Researchers at Duke University have utilized autologous (the patient’s own) stem cell infusions to promote increased connectivity in the brain that allowed for improved communication and language abilities in children with Autism Spectrum Disorder (ASD). The stem cells used in the trial were the patients’ own cord blood stem cells, which were banked at birth and played a key role in alleviating the symptoms of ASD in these patients. The Phase I Clinical Trial utilized the autologous stem cells in i.v. infusions that were meant to deliver the cells to the white matter, which is one of the brain tissues that differs developmentally between individuals with and without ASD. Additionally, the study targeted the neuroinflammation present in individuals with ASD.

In 6 and 12-month follow-ups, patients demonstrated significant increases in neural connectivity, leading to improvement in expressive language skills and socialization.
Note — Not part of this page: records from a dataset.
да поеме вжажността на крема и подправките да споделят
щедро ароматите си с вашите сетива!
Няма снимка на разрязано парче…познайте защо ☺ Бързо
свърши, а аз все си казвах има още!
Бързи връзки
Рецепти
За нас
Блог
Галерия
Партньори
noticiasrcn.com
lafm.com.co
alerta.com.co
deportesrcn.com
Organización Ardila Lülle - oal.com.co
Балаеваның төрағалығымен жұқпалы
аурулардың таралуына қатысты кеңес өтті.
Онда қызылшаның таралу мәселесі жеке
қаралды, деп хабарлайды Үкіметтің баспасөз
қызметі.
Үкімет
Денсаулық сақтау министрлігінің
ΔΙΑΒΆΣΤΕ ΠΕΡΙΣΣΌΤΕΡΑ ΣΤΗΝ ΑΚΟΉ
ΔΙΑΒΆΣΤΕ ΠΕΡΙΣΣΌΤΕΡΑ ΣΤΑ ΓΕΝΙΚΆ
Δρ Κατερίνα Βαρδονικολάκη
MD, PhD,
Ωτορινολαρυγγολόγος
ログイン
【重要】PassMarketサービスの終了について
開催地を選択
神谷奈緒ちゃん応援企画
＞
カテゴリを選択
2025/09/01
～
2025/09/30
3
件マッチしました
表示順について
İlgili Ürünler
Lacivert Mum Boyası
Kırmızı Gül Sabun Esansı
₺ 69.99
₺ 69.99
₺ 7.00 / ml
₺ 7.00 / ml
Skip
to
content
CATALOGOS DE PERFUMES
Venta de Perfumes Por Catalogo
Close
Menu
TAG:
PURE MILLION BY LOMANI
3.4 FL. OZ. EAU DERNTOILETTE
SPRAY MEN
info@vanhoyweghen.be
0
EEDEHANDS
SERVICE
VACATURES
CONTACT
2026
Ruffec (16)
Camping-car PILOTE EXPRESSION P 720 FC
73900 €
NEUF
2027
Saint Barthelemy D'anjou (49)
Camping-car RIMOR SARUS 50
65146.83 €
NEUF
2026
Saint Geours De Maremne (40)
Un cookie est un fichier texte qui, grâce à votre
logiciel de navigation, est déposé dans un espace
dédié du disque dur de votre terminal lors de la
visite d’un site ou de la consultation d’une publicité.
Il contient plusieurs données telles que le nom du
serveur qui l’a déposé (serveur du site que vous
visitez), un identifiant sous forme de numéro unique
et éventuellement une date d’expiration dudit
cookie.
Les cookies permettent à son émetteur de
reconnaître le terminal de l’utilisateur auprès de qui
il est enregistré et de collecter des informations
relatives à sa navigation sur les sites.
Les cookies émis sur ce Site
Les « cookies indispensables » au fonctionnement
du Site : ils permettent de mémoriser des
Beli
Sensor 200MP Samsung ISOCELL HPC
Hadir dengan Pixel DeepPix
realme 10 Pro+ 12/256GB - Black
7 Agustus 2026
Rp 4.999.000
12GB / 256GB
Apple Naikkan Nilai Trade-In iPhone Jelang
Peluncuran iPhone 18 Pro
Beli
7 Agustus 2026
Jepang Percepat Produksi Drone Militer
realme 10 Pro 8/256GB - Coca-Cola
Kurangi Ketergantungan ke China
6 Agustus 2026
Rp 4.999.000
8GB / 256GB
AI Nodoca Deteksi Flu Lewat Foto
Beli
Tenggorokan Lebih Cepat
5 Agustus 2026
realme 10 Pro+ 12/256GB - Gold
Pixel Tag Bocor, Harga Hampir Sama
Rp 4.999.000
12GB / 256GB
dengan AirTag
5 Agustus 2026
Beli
The parents who banked their children’s stem cells at birth had the foresight to store biological insurance in the form of cord blood, since they could not anticipate what their children may need them for in the future. The study, and the general trend of regenerative medicine, highlights the pertinence of banking stem cells. For those families that may have missed the opportunity to bank cord blood at birth, dental stem cell banking provides families a second opportunity to recover and bank their children’s stem cells so that they may have access to future groundbreaking stem cell applications.